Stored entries
******

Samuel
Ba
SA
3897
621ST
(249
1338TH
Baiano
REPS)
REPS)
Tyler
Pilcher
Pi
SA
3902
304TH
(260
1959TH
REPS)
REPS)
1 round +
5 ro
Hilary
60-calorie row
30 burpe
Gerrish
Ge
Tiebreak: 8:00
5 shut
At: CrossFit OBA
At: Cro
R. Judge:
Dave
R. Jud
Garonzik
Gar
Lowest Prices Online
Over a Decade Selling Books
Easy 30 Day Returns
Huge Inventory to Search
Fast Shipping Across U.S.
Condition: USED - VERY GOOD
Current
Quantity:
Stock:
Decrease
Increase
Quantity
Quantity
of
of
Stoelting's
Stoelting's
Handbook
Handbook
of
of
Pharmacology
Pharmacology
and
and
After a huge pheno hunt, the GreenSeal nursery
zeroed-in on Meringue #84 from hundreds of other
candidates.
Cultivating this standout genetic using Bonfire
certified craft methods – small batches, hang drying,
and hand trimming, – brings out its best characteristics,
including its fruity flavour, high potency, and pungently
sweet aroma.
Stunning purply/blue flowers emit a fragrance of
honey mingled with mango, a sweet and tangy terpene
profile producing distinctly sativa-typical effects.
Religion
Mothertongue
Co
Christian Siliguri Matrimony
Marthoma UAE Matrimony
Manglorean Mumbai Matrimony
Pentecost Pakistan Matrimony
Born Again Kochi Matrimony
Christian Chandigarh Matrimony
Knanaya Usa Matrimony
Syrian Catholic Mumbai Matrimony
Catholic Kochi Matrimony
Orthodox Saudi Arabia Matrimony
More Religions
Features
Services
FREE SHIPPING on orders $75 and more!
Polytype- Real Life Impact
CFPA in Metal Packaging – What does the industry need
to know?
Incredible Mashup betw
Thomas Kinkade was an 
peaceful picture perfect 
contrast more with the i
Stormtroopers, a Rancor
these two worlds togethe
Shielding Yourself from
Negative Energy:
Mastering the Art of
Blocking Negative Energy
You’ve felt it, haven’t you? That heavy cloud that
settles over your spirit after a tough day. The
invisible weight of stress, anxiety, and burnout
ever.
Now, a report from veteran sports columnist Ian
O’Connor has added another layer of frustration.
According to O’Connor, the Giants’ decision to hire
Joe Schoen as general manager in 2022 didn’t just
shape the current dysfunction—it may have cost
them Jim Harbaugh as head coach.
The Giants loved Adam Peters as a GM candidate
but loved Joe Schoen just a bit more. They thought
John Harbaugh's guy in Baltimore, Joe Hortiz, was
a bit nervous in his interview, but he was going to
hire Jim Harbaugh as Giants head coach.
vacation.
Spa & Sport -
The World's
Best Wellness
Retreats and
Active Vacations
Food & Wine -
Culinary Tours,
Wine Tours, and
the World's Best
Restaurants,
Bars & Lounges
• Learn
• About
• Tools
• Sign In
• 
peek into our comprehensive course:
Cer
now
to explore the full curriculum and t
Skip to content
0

******

Reproduce every one of the lines above, unchanged and in the same order.

Samuel
Ba
SA
3897
621ST
(249
1338TH
Baiano
REPS)
REPS)
Tyler
Pilcher
Pi
SA
3902
304TH
(260
1959TH
REPS)
REPS)
1 round +
5 ro
Hilary
60-calorie row
30 burpe
Gerrish
Ge
Tiebreak: 8:00
5 shut
At: CrossFit OBA
At: Cro
R. Judge:
Dave
R. Jud
Garonzik
Gar
Lowest Prices Online
Over a Decade Selling Books
Easy 30 Day Returns
Huge Inventory to Search
Fast Shipping Across U.S.
Condition: USED - VERY GOOD
Current
Quantity:
Stock:
Decrease
Increase
Quantity
Quantity
of
of
Stoelting's
Stoelting's
Handbook
Handbook
of
of
Pharmacology
Pharmacology
and
and
After a huge pheno hunt, the GreenSeal nursery
zeroed-in on Meringue #84 from hundreds of other
candidates.
Cultivating this standout genetic using Bonfire
certified craft methods – small batches, hang drying,
and hand trimming, – brings out its best characteristics,
including its fruity flavour, high potency, and pungently
sweet aroma.
Stunning purply/blue flowers emit a fragrance of
honey mingled with mango, a sweet and tangy terpene
profile producing distinctly sativa-typical effects.
Religion
Mothertongue
Co
Christian Siliguri Matrimony
Marthoma UAE Matrimony
Manglorean Mumbai Matrimony
Pentecost Pakistan Matrimony
Born Again Kochi Matrimony
Christian Chandigarh Matrimony
Knanaya Usa Matrimony
Syrian Catholic Mumbai Matrimony
Catholic Kochi Matrimony
Orthodox Saudi Arabia Matrimony
More Religions
Features
Services
FREE SHIPPING on orders $75 and more!
Polytype- Real Life Impact
CFPA in Metal Packaging – What does the industry need
to know?
Incredible Mashup betw
Thomas Kinkade was an 
peaceful picture perfect 
contrast more with the i
Stormtroopers, a Rancor
these two worlds togethe
Shielding Yourself from
Negative Energy:
Mastering the Art of
Blocking Negative Energy
You’ve felt it, haven’t you? That heavy cloud that
settles over your spirit after a tough day. The
invisible weight of stress, anxiety, and burnout
ever.
Now, a report from veteran sports columnist Ian
O’Connor has added another layer of frustration.
According to O’Connor, the Giants’ decision to hire
Joe Schoen as general manager in 2022 didn’t just
shape the current dysfunction—it may have cost
them Jim Harbaugh as head coach.
The Giants loved Adam Peters as a GM candidate
but loved Joe Schoen just a bit more. They thought
John Harbaugh's guy in Baltimore, Joe Hortiz, was
a bit nervous in his interview, but he was going to
hire Jim Harbaugh as Giants head coach.
vacation.
Spa & Sport -
The World's
Best Wellness
Retreats and
Active Vacations
Food & Wine -
Culinary Tours,
Wine Tours, and
the World's Best
Restaurants,
Bars & Lounges
• Learn
• About
• Tools
• Sign In
• 
peek into our comprehensive course:
Cer
now
to explore the full curriculum and t
Skip to content
0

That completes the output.